> **What the task requires**
Repeat the listing below in full, exactly as it stands.

[Opening Materials provided section]

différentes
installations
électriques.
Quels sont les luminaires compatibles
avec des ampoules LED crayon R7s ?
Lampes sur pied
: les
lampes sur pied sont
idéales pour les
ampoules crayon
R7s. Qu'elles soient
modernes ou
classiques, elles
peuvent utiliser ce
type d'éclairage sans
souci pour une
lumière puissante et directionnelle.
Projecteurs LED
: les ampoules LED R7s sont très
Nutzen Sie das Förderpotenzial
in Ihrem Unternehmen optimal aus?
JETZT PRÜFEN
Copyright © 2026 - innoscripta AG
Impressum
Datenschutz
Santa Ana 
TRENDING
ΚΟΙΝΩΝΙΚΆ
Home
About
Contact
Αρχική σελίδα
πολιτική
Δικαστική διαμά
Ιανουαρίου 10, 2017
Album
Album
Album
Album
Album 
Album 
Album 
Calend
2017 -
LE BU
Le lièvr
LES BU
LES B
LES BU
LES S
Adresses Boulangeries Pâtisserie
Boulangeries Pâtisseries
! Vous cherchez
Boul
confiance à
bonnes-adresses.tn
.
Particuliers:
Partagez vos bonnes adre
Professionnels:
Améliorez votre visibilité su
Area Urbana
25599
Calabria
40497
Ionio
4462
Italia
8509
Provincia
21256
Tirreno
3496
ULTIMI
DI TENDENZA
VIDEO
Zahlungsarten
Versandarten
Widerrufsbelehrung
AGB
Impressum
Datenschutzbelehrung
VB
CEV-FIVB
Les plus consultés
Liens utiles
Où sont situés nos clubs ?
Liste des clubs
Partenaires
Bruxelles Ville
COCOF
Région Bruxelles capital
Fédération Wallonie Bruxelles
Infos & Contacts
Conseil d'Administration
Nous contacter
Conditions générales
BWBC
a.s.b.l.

[Closing Materials provided section]

> **Result for this exercise**
différentes
installations
électriques.
Quels sont les luminaires compatibles
avec des ampoules LED crayon R7s ?
Lampes sur pied
: les
lampes sur pied sont
idéales pour les
ampoules crayon
R7s. Qu'elles soient
modernes ou
classiques, elles
peuvent utiliser ce
type d'éclairage sans
souci pour une
lumière puissante et directionnelle.
Projecteurs LED
: les ampoules LED R7s sont très
Nutzen Sie das Förderpotenzial
in Ihrem Unternehmen optimal aus?
JETZT PRÜFEN
Copyright © 2026 - innoscripta AG
Impressum
Datenschutz
Santa Ana 
TRENDING
ΚΟΙΝΩΝΙΚΆ
Home
About
Contact
Αρχική σελίδα
πολιτική
Δικαστική διαμά
Ιανουαρίου 10, 2017
Album
Album
Album
Album
Album 
Album 
Album 
Calend
2017 -
LE BU
Le lièvr
LES BU
LES B
LES BU
LES S
Adresses Boulangeries Pâtisserie
Boulangeries Pâtisseries
! Vous cherchez
Boul
confiance à
bonnes-adresses.tn
.
Particuliers:
Partagez vos bonnes adre
Professionnels:
Améliorez votre visibilité su
Area Urbana
25599
Calabria
40497
Ionio
4462
Italia
8509
Provincia
21256
Tirreno
3496
ULTIMI
DI TENDENZA
VIDEO
Zahlungsarten
Versandarten
Widerrufsbelehrung
AGB
Impressum
Datenschutzbelehrung
VB
CEV-FIVB
Les plus consultés
Liens utiles
Où sont situés nos clubs ?
Liste des clubs
Partenaires
Bruxelles Ville
COCOF
Région Bruxelles capital
Fédération Wallonie Bruxelles
Infos & Contacts
Conseil d'Administration
Nous contacter
Conditions générales
BWBC
a.s.b.l.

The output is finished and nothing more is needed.